With a father from England and a local-born Chinese mother, receiving red packets at Chinese New Year became as familiar as the exchange of presents each Christmas. I was speaking Cantonese almost from birth and by my GCSE year, had also taken on Mandarin.

I could navigate my way through Tap Mun to Central, haggle my way around Mongkok and felt I was very much a part of Hong Kong’s future as anyone.

With an ESF education I felt I had even better prepared myself for life beyond the city I’d lived in for 18 years.

And then I started politics at university; and realised how little I actually knew about my city, and how much I care.

Politics was never spoken during dim sum meet ups with my extended Chinese family. At Sha Tin College, politics was not an option at either GCSE or IB level. In fact discussions on anything remotely political were almost always replaced by a late night out in Wanchai.

At 18, I was unaware there was a difference between Legco and Exco.

Along with some of the people of my era, I seemed to have grown up thinking Hong Kong operated on a political system similar to that of the West.

It was only when I returned, that I questioned: should international students continue living in Hong Kong without knowledge of its politics?

As residents, should we not care about our city’s future?

The implication of the Occupy Central movement is just one of the indicators that international students need to start considering Hong Kong’s political transition.

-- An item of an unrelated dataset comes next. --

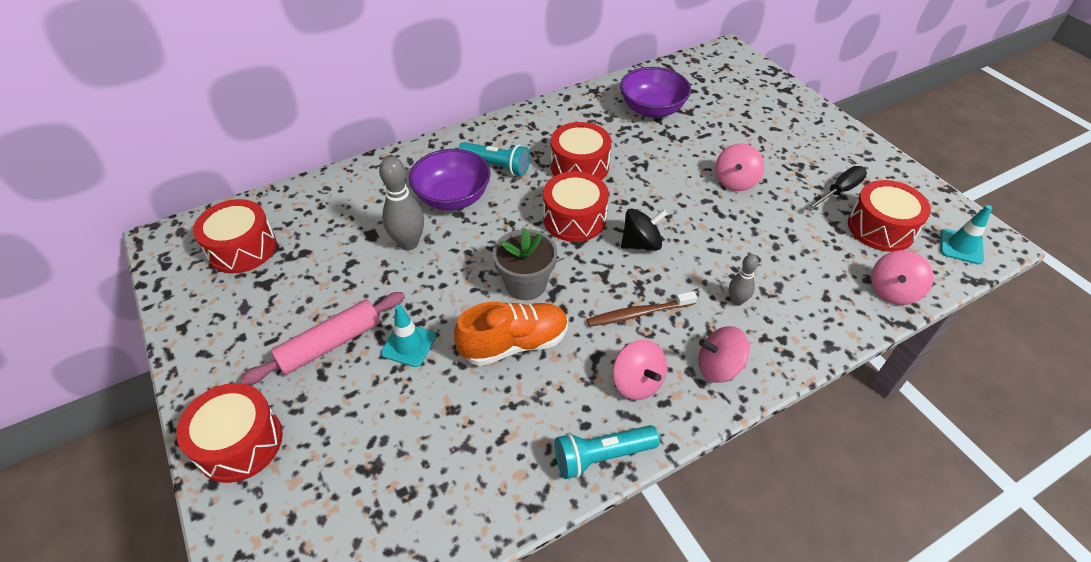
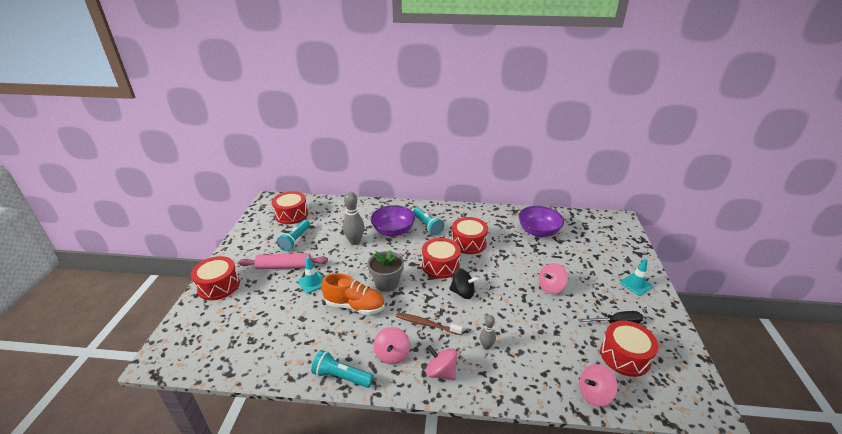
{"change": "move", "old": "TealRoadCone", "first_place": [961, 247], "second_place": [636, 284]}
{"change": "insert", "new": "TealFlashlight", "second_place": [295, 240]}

Just because the current education system does not provide opportunities to discuss geo-political issues, does not mean we, as international students, should continue living in Hong Kong; apathetic to its changes.

As an international body, students in the ESF are as much a part of Hong Kong’s past, present and future as local students are.

The driving forces of the city’s political and economic climate are there for us to learn, if we look. Radio, newspapers and magazines piled with statistics are not the only ways of keeping updated about regional concerns.

Conversations with cab drivers, hospital nurses and restaurant staff can provide a greater insight into the everyday problems HongKongers face.

For a city like Hong Kong, which has provided an abundance of opportunities, facilitated our growth, yet expected nothing in return, given the current crisis, I believe it is now our responsibility to contribute back

As the future generation, international students like any other Hongkonger, have the right to vote.

In line with the upcoming elections in 2017, should we not expect those with the right to vote to at least have a reasoned opinion on their country?

I can only hope the void between international students and politics will strengthen, so that I can return to the city I love.